[Dataset entries]

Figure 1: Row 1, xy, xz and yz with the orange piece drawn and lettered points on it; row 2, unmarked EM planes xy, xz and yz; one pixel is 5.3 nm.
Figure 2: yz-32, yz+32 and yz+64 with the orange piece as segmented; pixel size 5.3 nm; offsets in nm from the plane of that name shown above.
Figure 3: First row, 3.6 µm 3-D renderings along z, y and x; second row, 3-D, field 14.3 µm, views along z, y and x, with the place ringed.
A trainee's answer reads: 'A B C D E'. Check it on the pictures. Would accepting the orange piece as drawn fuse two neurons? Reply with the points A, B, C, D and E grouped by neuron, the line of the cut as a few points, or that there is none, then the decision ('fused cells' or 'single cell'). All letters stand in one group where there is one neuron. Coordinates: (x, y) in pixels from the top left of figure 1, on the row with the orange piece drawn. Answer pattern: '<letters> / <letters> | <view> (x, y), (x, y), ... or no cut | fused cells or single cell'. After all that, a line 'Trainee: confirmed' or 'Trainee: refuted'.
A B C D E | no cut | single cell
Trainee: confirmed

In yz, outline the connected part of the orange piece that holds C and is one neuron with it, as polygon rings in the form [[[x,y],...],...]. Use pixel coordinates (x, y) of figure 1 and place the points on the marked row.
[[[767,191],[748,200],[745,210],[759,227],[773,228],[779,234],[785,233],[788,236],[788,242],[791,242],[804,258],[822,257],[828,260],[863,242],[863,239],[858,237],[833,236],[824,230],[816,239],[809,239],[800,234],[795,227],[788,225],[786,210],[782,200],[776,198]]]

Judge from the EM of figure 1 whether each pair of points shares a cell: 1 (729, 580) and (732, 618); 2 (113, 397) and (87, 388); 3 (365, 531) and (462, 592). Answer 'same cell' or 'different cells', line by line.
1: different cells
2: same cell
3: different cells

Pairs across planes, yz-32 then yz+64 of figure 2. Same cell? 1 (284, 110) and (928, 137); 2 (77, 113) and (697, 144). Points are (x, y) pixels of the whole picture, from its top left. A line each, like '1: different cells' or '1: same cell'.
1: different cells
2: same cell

● Exercise goal
Only an exact copy of the entries above will do.

● Task answer
Figure 1: Row 1, xy, xz and yz with the orange piece drawn and lettered points on it; row 2, unmarked EM planes xy, xz and yz; one pixel is 5.3 nm.
Figure 2: yz-32, yz+32 and yz+64 with the orange piece as segmented; pixel size 5.3 nm; offsets in nm from the plane of that name shown above.
Figure 3: First row, 3.6 µm 3-D renderings along z, y and x; second row, 3-D, field 14.3 µm, views along z, y and x, with the place ringed.
A trainee's answer reads: 'A B C D E'. Check it on the pictures. Would accepting the orange piece as drawn fuse two neurons? Reply with the points A, B, C, D and E grouped by neuron, the line of the cut as a few points, or that there is none, then the decision ('fused cells' or 'single cell'). All letters stand in one group where there is one neuron. Coordinates: (x, y) in pixels from the top left of figure 1, on the row with the orange piece drawn. Answer pattern: '<letters> / <letters> | <view> (x, y), (x, y), ... or no cut | fused cells or single cell'. After all that, a line 'Trainee: confirmed' or 'Trainee: refuted'.
A B C D E | no cut | single cell
Trainee: confirmed

In yz, outline the connected part of the orange piece that holds C and is one neuron with it, as polygon rings in the form [[[x,y],...],...]. Use pixel coordinates (x, y) of figure 1 and place the points on the marked row.
[[[767,191],[748,200],[745,210],[759,227],[773,228],[779,234],[785,233],[788,236],[788,242],[791,242],[804,258],[822,257],[828,260],[863,242],[863,239],[858,237],[833,236],[824,230],[816,239],[809,239],[800,234],[795,227],[788,225],[786,210],[782,200],[776,198]]]

Judge from the EM of figure 1 whether each pair of points shares a cell: 1 (729, 580) and (732, 618); 2 (113, 397) and (87, 388); 3 (365, 531) and (462, 592). Answer 'same cell' or 'different cells', line by line.
1: different cells
2: same cell
3: different cells

Pairs across planes, yz-32 then yz+64 of figure 2. Same cell? 1 (284, 110) and (928, 137); 2 (77, 113) and (697, 144). Points are (x, y) pixels of the whole picture, from its top left. A line each, like '1: different cells' or '1: same cell'.
1: different cells
2: same cell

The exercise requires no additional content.